*** Opening Data section ***

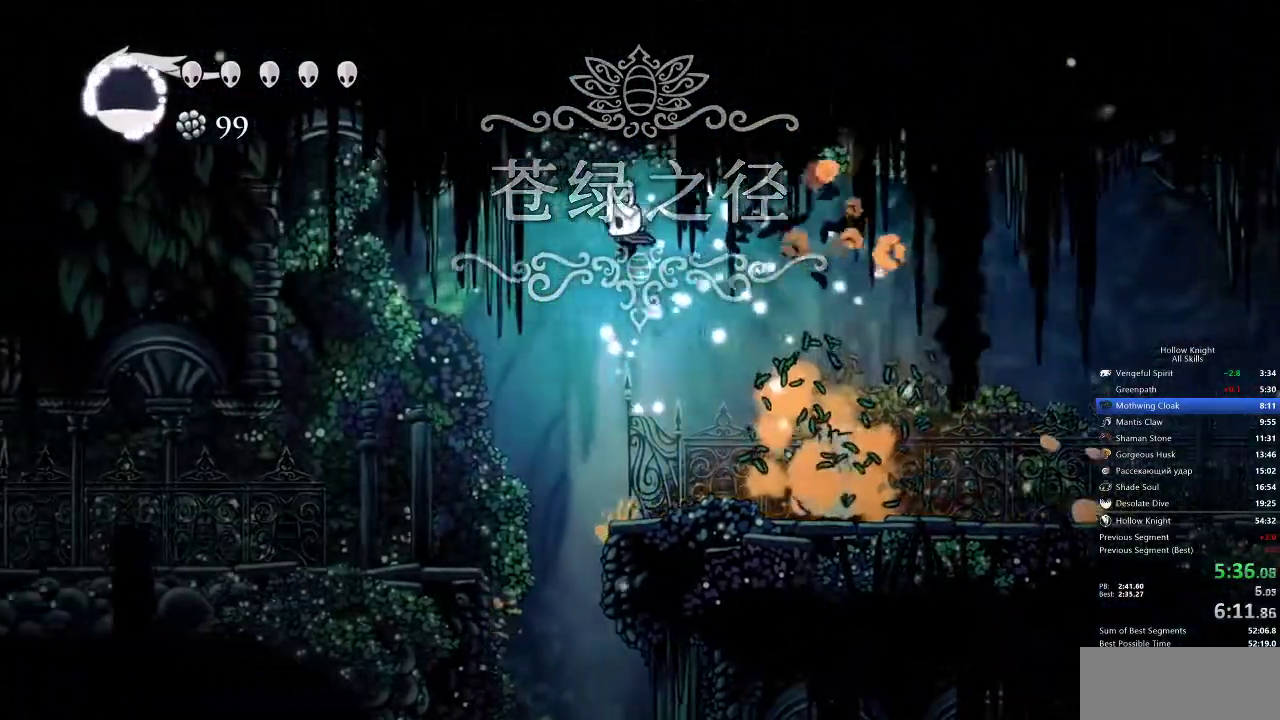
{"keys": ["left"], "events": [[83, "down", "up"]]}
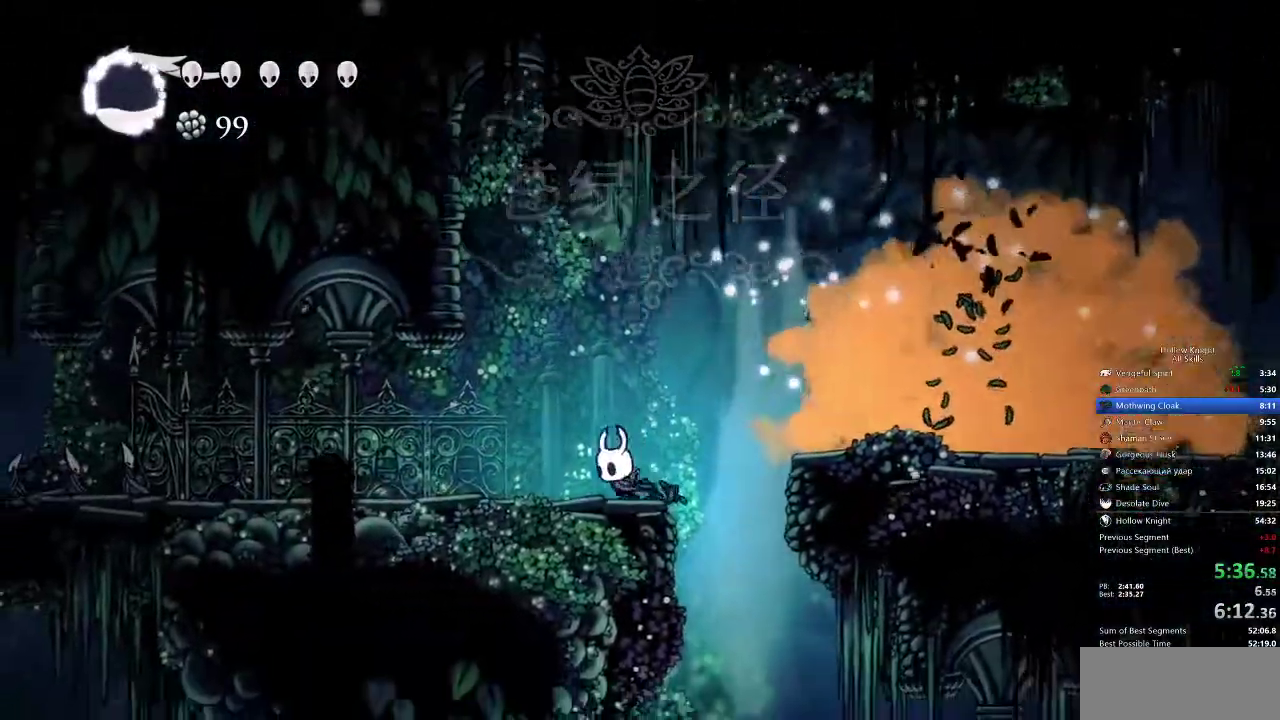
{"keys": ["left"], "events": []}
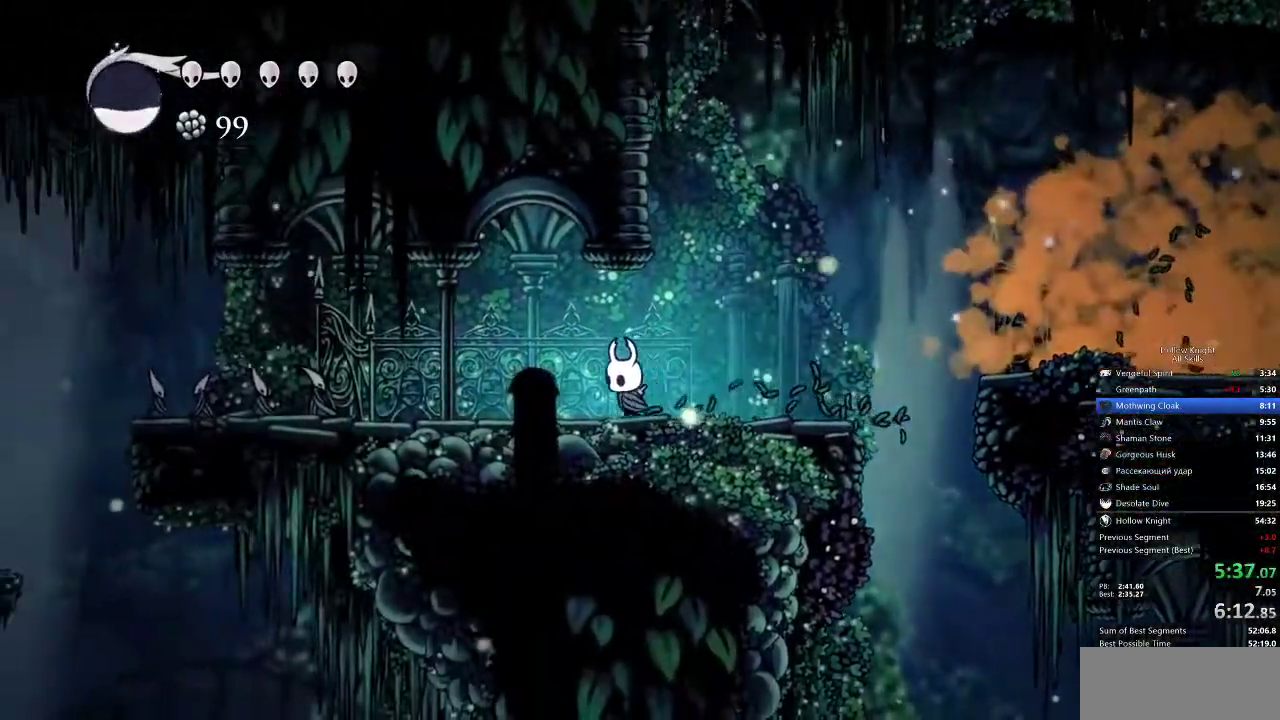
{"keys": ["left"], "events": []}
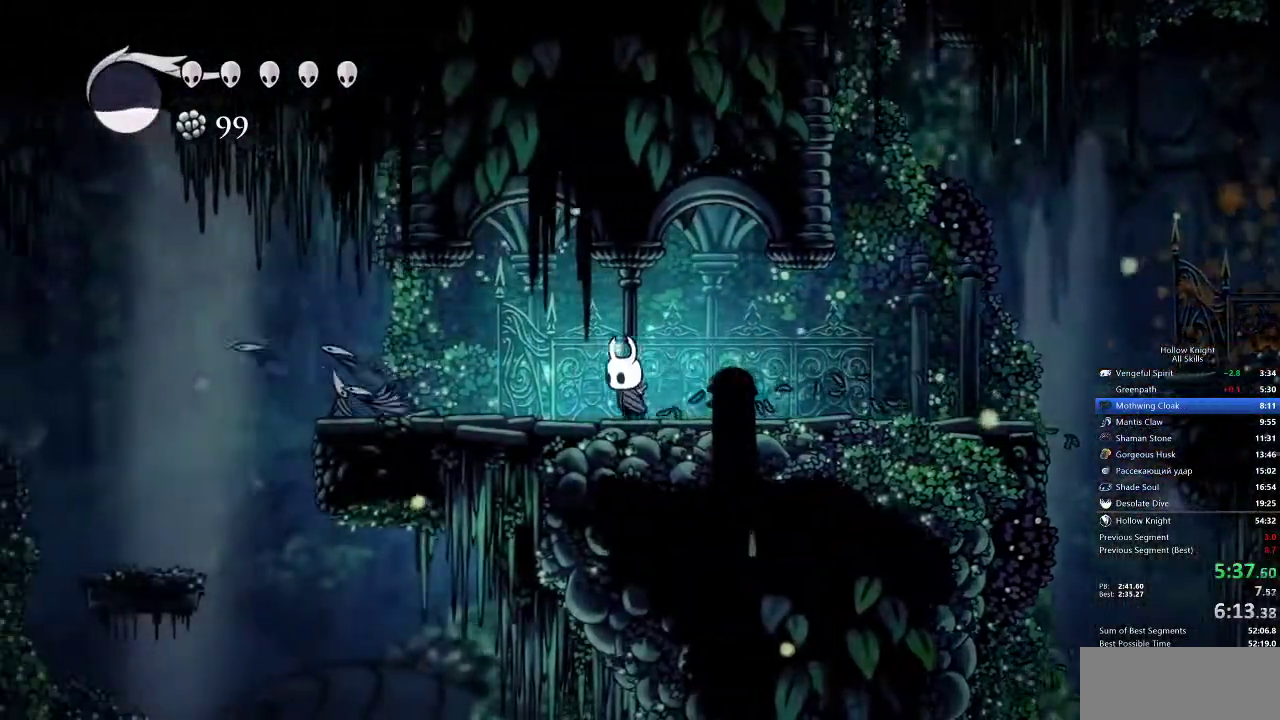
{"keys": ["left"], "events": []}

*** Closing Data section ***

Task objective
Return the listing verbatim; pictures are not part of the copy.

Completed exercise
{"keys": ["left"], "events": [[83, "down", "up"]]}
{"keys": ["left"], "events": []}
{"keys": ["left"], "events": []}
{"keys": ["left"], "events": []}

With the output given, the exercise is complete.